Yes. So by the way, by now, I thought the whole rumors about yields and quality and all that nonsense has been put to bed. But just for the record, if not, the answer is, of course. The answer has always been -- so for the few nonbelievers out there, I think they're either not listening, not looking at the signs, not listening to the announcement or the head is buried in the sand. We've been very clear about our performance. Our wins have been speaking for themselves. So the answer is, of course, somebody like VW Group doesn't award on a whim. They award based on audits, based on reviews and based on in-depth on-site and technical depth and reviews. So I'll just put it at that.
As far as the VW win, we are the primary which is, to answer your question, yes, we are the primary for that, and the breadth is for the VW brand overall or the VW Group overall.
Hassane and for my follow-up, in the past cycles, Hassane, we've seen the channel recover fast, particularly when it's been stopped in this manner. I guess I'm going to put you in a theoretical spot here. Why do you think the channel is not spiking up? Is it because there is still plenty of inventory out there and they don't feel like they need to load up just yet, and it's going to come? Or has something shifted in the way they are thinking about stocking product?
Yes. Look, I mean, I can't speak for the channel in general. I can speak for what we've done in the channel. If you recall, the last few years, we've been managing the channel way tighter than a lot of our peers and really way tighter than they would want us to manage. They would take more if we ship more. But we didn't want to have a balloon in the channel inventory like some of our peers have because that puts us quarters away from seeing a recovery. Because even if you get the POS recovered and you have a lot of weeks in the channel, that's that latency that we didn't want to have and we want to be closely tied.

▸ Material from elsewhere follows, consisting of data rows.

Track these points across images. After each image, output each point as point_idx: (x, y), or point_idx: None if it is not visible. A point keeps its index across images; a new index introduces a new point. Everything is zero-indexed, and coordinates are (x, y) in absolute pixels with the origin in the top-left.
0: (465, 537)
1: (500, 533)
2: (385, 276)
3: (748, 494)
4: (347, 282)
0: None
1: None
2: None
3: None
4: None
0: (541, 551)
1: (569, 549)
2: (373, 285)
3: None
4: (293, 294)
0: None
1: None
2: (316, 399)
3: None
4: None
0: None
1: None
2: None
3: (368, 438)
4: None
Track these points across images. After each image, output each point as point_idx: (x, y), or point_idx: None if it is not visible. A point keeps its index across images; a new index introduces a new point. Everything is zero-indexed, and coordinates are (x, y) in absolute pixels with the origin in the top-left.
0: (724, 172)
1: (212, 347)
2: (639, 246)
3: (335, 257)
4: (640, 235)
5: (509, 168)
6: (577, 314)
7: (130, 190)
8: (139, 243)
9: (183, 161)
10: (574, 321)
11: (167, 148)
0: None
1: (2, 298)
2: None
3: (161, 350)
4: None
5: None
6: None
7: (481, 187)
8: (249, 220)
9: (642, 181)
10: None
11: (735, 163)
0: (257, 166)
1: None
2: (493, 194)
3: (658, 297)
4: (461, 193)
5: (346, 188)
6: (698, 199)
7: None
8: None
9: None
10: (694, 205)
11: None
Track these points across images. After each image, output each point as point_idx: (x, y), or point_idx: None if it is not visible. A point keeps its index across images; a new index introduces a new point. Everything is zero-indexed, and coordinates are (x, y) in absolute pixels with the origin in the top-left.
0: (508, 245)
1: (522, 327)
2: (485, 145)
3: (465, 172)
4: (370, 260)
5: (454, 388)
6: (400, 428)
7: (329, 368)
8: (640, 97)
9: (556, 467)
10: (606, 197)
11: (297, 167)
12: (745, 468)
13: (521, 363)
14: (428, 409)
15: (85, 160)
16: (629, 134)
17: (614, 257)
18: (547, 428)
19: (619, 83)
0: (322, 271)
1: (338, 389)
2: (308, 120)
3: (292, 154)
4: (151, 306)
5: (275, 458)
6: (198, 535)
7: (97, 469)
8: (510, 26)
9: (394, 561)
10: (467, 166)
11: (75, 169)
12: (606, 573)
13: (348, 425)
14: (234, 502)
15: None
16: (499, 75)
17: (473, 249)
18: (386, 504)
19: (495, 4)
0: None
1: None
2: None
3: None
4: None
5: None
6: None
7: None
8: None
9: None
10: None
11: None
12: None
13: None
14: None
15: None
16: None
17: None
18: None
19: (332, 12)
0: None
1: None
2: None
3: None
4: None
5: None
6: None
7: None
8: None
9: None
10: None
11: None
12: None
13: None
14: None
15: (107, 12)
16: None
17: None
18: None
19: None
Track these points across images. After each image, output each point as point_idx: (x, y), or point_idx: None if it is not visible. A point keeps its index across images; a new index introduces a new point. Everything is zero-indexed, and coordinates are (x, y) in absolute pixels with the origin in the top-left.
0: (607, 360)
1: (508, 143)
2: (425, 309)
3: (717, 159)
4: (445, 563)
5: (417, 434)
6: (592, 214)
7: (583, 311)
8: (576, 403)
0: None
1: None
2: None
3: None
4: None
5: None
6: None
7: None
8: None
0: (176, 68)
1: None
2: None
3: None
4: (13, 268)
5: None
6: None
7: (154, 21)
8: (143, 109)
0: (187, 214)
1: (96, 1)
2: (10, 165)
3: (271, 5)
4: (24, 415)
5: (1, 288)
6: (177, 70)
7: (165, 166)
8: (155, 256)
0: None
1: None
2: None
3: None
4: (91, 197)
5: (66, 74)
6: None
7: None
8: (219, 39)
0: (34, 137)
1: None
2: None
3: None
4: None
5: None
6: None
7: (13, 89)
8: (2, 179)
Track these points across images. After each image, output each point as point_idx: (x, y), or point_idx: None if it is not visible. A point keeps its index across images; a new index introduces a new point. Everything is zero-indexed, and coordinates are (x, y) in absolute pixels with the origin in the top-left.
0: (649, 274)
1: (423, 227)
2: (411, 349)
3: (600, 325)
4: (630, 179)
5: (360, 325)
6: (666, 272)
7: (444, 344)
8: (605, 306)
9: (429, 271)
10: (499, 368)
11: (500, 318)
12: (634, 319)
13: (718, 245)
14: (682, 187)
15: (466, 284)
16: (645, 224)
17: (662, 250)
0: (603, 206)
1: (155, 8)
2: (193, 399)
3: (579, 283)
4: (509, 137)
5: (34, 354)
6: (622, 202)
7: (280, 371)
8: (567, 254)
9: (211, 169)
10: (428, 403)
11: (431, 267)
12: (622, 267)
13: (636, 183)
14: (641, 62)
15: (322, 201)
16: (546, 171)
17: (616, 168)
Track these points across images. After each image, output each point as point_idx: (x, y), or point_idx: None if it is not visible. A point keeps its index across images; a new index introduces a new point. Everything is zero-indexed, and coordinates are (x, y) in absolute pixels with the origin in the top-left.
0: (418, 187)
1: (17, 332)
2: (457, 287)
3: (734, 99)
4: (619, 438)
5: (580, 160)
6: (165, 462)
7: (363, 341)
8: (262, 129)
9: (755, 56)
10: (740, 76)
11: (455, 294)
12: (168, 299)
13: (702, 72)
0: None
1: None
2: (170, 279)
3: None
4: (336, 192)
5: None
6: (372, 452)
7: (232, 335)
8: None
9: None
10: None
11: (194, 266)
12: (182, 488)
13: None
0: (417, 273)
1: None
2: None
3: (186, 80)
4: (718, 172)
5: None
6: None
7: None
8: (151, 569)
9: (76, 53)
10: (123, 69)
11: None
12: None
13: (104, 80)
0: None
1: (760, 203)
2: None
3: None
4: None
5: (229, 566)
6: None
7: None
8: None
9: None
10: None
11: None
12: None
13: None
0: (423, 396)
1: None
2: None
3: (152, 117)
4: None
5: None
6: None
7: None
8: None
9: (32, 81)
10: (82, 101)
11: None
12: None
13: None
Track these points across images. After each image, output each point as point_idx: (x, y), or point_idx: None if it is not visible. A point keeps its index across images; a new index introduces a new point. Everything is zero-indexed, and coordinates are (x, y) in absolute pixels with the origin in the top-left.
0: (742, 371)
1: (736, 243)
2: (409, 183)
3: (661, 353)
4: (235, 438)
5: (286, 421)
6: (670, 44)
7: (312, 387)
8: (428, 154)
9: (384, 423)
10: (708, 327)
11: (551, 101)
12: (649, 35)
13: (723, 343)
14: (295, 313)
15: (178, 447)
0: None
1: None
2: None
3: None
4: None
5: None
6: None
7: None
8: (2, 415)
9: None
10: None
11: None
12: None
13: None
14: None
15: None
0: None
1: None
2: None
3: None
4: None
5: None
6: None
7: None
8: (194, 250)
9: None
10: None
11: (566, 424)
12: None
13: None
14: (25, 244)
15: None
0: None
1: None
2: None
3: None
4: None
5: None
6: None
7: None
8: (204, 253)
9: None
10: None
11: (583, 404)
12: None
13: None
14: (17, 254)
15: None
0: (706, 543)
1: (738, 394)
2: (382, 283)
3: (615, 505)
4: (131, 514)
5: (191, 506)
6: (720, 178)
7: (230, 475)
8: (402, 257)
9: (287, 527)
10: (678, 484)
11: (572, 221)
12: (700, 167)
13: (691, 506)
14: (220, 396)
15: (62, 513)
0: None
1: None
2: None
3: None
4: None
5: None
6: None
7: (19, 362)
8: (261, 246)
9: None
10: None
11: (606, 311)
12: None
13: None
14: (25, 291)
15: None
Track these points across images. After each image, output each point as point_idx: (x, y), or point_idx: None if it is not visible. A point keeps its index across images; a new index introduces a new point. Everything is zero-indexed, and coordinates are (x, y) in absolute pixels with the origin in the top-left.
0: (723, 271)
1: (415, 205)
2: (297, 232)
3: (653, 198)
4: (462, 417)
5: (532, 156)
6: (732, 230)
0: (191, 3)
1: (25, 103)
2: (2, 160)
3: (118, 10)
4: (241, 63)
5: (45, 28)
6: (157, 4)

That's why I mentioned strategically, as we ship specifically to the mass market, the metric I use is customer count increasing that we ship to. So we are shipping and replenishing the mass market, and I do monitor Again, it's not a quarterly metric. Think about it as inventory velocity. From the time we ship it to the mass market, how long before it ships out. That velocity is monitored -- the number of customers is monitored. That's why I feel very good about increasing our channel inventory for the mass market.
But if you talk about channel inventory for the top customers, the industrial customers or what I would call the named customers, that just follows the trend because, look, half of our inventory in the channel is fulfillment. So it is demand related directly.
Ladies and gentlemen, this does conclude the Q&A portion of today's conference. I'd like to turn the call back over to Hassane El-Khoury, President and CEO for any closing remarks.
We continue to prioritize operational excellence through the market correction and demonstrate the resilience of our business. We're very proud of our global teams for executing through the current demand environment with prudent financial management. We are a better structured company because of the work we've put in during the downturn. Thank you all for joining us today.
Ladies and gentlemen, this does conclude today's presentation. You may now disconnect, and have a wonderful day.